### Exercise text:
--------------------------------

In theory, protectionism may sound appealing, but analysis has shown that the effects of protectionism are injurious to the countries and citizens that implement them. For example, “according to U.S. Department of Labor's own statistics, protectionism destroys eight jobs in the general economy for every one saved in a protected industry.” In addition to lost jobs, protectionism leads to higher prices, higher taxes, debt crises, and trade wars. not only does protectionism gain movement through the manipulation of fair trade by populists, it poses a real threat to innocent consumers and workers when it sets off trade wars between countries.

--------------------------------

### Task item:
Continue the passage on protectionism from its last sentence.

### Data to examine:
--------------------------------

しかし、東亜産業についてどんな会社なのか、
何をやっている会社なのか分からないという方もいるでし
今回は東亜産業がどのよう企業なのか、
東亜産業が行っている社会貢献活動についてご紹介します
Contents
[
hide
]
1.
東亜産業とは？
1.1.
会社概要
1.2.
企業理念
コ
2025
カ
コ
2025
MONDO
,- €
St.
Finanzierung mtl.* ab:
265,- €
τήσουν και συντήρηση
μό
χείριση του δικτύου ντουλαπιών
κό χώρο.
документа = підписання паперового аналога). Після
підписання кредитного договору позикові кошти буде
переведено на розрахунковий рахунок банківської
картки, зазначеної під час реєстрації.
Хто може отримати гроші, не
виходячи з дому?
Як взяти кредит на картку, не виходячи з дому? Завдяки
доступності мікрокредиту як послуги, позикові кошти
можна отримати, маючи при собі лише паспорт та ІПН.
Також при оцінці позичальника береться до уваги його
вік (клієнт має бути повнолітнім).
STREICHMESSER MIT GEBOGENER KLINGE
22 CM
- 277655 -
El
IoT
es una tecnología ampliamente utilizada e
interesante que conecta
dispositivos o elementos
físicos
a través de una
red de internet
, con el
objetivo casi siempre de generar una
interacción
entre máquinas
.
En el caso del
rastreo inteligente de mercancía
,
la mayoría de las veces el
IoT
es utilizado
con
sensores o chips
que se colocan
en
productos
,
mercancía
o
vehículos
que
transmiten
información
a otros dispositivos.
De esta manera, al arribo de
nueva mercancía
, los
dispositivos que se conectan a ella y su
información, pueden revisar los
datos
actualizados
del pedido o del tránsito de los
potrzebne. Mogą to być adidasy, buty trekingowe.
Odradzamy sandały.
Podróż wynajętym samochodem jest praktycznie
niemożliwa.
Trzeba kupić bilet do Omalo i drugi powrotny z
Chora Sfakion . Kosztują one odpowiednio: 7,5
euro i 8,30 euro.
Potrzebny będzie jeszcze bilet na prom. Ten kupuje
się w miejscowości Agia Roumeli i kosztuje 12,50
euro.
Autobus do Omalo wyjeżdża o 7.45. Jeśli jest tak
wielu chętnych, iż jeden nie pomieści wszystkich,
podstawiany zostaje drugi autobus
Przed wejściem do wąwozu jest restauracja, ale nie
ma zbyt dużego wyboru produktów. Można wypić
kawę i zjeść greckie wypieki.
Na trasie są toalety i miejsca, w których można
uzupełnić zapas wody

--------------------------------

### Task output:
Conclusion

There is a fundamental flaw in principle when a movement such as Fairtrade is based upon the commodification of labour from emergent nations. As shown in the paper, there is very little economic evidence that it has raised living conditions for the workers they represent in any sector, and interviews of workers supposedly protected by Fairtrade only have lamentations aside from those featured on Fairtrade’s website. In addition, the concept of fair trade in general has been exploited by populist politicians to promote a protectionist economy to appeal to the working class for votes. Although legitimate in theory and one cannot deny the international attention it has brought to the problem of third world working conditions, there is an increasingly large gap between the image Fairtrade represents and the reality of its implementation.The concept of fair trade should be scrutinized by its consumers, for there is a majority of people that falsely believe fair trade can do no wrong, which can have detrimental effects in the long run.